§ **Excerpt provided**

--- START ---

Following her passing, Tony Bennett paid tribute to the legendary artist. “Marilyn and Alan Bergman with Michele Legrand wrote my favorite song, ‘How Do You Keep The Music Playing?’ We lost Marilyn today, but her music keeps playing,” Bennett tweeted.

Legendary songwriter and ASCAP president/chairman Paul Williams also shared a statement in remembrance.

“It is with deep sadness that I personally, and all of ASCAP, mourn the passing of Marilyn Bergman — one of the greatest lyricists who ever lived and truly ASCAP royalty,” Williams said. “She was a brilliant songwriter who together with her husband, Alan Bergman, gave us some of the most beautiful and enduring lyrics of all time. She was a tireless and fierce advocate for music creators not only during her term as president and chairman of ASCAP but throughout her life. Our community will miss her intelligence, her wit and her wisdom. Alan — we mourn with you.”

The Bergmans collaborated with an array of composers: Legrand (“Windmills of Your Mind”), Neil Diamond (“You Don’t Bring Me Flowers”), Quincy Jones (“The World Goes On), Sergio Mendes (“Look Around”) and Hamlisch (“The Way We Were”), among others.

Their collaborations with Hamlisch were particularly rich. In addition to an Oscar and a Grammy for The Way We Were, they garnered an Oscar nom with Hamlisch on “The Last Time I Felt Like This” from Same Time Next Year.

--- END ---

§ **Tasks for this exercise**
- A) Quote the Marilyn Bergman excerpt between "Their collaborations with" and "Time Next Year.", inclusive.
- B) In the Marilyn Bergman excerpt, which song from Same Time Next Year earned the Bergmans an Oscar nomination with Hamlisch?
- C) According to the Marilyn Bergman excerpt, why were the Bergmans' collaborations with Hamlisch particularly rich? Answer in one to three sentences.

Source data:

--- START ---

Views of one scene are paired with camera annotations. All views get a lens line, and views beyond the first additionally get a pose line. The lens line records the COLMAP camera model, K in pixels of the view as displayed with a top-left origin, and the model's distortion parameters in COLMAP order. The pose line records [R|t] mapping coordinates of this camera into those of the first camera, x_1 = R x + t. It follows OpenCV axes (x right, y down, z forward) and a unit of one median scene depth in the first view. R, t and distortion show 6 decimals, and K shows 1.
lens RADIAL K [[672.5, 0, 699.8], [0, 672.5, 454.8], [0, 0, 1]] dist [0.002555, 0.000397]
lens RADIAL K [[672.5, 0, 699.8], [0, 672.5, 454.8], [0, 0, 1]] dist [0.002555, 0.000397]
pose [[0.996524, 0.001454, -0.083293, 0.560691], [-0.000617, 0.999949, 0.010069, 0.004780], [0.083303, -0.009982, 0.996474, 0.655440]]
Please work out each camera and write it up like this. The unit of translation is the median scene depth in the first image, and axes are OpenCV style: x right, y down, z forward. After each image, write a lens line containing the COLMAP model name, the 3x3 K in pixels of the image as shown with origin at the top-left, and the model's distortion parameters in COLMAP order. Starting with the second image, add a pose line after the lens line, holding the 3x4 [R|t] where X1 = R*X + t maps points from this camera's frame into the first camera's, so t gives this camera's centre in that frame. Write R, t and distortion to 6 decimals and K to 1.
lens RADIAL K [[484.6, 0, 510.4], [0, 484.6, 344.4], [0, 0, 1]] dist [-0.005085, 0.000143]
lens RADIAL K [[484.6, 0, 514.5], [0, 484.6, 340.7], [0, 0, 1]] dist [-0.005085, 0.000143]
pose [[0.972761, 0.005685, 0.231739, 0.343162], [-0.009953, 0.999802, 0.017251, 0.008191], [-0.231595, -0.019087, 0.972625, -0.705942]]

--- END ---

§ **Answers for each item**
- A)
Their collaborations with Hamlisch were particularly rich. In addition to an Oscar and a Grammy for The Way We Were, they garnered an Oscar nom with Hamlisch on “The Last Time I Felt Like This” from Same Time Next Year.

- B) "The Last Time I Felt Like This."

- C) Working with Hamlisch, they won an Oscar and a Grammy for "The Way We Were." They also received an Oscar nomination for "The Last Time I Felt Like This" from Same Time Next Year.